Venezuela’s Virgin of Peace showing signs of age

At 27, the Monument to the Virgin of Peace is showing her age and is in need of repairs. (Layisse Cuenca for Infosurhoy.com)

At 27, the Monument to the Virgin of Peace is showing her age and is in need of repairs. (Layisse Cuenca for Infosurhoy.com)

By Layisse Cuenca for Infosurhoy.com—08/07/2010

TRUJILLO, Venezuela – The Monument to the Virgin of Peace needs a makeover.

That’s what Gladys Rodríguez, a ticket seller at the monument’s visitor’s center, said when she looked at the world’s tallest statue of the Virgin Mary.

The 27-year-old iconic landmark that is 46.7 meters (153 feet) tall and is perched atop a hill 1,700 meters above sea level in the state of Trujillo, about 375 miles west of the nation’s capital, is falling apart.

“Not before – or now – has the [government] provided money to take care of it,” Rodríguez said. “We have always funded [its maintenance] with the money collected from tourists’ visits.”

The monument of the Virgin Mary holding a white dove in her right hand is the centerpiece for one of the country’s top tourist attractions. The statue, which is on La Peña de la Virgen hill, is surrounded by a complex that features a recreational park and a chapel, which also houses concerts. Admission to the complex costs $8 bolívares (US$1) for adults, $5 bolívares (US$0.66) for children and $4 bolívares (US$0.50) for parking. The complex also offers postcard-quality views of Lake Maracaibo, the largest lake in South America.

But the facilities need to be updated so all visitors can enjoy the venue and especially the statue, which took sculptor Manuel de La Fuente 18 months to create, Rodríguez said. She said equipment used to assist the handicapped and the elderly hasn’t been maintained.

Deyanira Vásquez, 34, traveled with her family from Caracas to visit the monument for the first time, but not all her relatives were able to go all the way up to the top of the hill.

“It really is something beautiful and the view, although it is cloudy today, is impressive,” she said. “It is a shame that my grandmother was not able to go up.”

A civil association was responsible for the complex’s maintenance until six months ago, when the Trujillo state government took control of the venue.

“On November 20, 2009 the Virgen de la Paz civil association transferred the Monument of Peace to the Trujillo government,” Alexander Ramírez, attorney general of the state of Trujillo, told the government-run newspaper Correo del Orinoco.

But it hasn’t been a smooth transition, Rodríguez said.

“The current management put up new posters, but with wrong dates, height [of the monument] and other details that we have to correct when visitors ask,” Rodríguez said, adding the “elevator hasn’t worked in years” and the bathrooms are not in the best condition for public use.

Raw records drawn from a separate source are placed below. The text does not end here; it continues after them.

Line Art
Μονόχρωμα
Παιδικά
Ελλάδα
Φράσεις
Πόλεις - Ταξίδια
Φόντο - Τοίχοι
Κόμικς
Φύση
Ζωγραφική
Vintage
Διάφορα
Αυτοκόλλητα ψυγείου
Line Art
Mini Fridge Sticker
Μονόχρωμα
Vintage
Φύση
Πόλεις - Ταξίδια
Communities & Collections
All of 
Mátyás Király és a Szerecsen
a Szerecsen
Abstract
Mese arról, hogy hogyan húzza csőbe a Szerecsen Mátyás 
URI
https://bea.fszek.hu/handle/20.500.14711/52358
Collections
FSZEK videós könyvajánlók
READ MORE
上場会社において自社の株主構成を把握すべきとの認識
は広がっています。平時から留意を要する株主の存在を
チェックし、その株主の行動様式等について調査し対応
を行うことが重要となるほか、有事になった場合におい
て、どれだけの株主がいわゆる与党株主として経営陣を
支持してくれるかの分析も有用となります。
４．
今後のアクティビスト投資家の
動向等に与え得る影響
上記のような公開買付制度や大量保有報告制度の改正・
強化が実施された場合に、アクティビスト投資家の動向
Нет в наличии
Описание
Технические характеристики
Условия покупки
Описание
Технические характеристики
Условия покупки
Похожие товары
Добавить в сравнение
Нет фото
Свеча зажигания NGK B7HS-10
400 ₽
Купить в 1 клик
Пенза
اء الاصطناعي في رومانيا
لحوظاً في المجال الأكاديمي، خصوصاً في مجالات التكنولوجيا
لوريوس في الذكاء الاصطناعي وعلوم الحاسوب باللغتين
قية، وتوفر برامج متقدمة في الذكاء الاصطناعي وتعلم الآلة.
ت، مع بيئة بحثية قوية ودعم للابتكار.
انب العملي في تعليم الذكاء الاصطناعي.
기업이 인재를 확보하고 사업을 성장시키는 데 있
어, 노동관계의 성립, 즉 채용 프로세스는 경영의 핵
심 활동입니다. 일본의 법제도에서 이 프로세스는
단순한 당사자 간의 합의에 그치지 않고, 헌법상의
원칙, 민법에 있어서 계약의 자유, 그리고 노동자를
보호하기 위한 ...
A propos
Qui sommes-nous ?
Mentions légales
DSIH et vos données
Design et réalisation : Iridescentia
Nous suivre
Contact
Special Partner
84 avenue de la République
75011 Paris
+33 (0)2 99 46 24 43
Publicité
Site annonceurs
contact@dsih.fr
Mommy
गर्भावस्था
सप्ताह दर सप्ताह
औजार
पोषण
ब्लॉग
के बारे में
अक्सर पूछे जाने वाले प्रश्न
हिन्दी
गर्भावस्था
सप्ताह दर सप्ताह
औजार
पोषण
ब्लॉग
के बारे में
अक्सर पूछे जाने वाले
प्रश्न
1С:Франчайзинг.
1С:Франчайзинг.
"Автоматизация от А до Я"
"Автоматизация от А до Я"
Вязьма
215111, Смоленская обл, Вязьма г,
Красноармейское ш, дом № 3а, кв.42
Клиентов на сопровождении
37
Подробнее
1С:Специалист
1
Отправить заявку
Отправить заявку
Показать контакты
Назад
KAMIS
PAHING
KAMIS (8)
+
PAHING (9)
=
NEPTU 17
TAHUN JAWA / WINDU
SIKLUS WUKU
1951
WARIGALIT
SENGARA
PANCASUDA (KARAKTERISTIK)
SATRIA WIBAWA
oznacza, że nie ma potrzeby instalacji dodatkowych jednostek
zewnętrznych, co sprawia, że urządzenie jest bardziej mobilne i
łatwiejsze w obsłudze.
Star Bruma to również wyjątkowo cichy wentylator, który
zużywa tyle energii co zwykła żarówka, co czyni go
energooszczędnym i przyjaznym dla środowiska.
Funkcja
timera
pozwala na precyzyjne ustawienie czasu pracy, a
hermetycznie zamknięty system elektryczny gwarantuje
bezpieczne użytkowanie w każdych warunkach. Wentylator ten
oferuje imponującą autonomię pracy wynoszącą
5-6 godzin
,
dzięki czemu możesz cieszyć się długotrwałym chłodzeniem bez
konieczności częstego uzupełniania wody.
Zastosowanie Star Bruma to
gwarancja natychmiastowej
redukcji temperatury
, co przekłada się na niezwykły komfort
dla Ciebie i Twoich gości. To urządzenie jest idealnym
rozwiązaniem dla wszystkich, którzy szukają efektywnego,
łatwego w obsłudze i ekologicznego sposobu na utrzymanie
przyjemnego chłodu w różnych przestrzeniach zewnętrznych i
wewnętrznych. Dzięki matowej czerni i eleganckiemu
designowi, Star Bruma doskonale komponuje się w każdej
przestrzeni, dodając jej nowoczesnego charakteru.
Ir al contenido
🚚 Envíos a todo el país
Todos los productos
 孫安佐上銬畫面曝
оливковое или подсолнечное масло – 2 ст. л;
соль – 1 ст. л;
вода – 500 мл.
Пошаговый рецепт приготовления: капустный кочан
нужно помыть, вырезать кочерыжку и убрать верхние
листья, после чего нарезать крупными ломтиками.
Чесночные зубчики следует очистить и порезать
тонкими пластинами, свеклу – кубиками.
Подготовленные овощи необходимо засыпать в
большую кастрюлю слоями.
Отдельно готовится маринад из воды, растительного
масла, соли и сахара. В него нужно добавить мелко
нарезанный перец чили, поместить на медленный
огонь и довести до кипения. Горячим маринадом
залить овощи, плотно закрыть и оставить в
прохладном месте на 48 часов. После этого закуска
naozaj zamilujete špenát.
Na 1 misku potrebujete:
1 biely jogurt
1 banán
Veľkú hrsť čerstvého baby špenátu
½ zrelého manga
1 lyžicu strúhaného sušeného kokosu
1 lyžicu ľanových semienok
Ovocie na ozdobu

Ramírez said the city government plans to invest $32 million bolívares (US$7.4 million) to renovate the park surrounding the monument, in addition to building a “three-star hotel with a capacity of 60 beds” to attract more visitors, according to Correo del Orinoco.

Víctor Rincón, a Trujillo resident who also recently visited the monument for the first time, said it’s “surprising that we have something so important in our state and we don’t take care of it properly. Still, the gardens are beautiful and the swings (in the children’s play area) are in good condition.”

Ana María and Letty Suárez woke up early to travel from the Midwestern state of Lara to thank the Virgin for answering one of their prayers.

“The monument is clean and they take care of the parks,” Ana María said, “but the bathrooms need to be renovated.”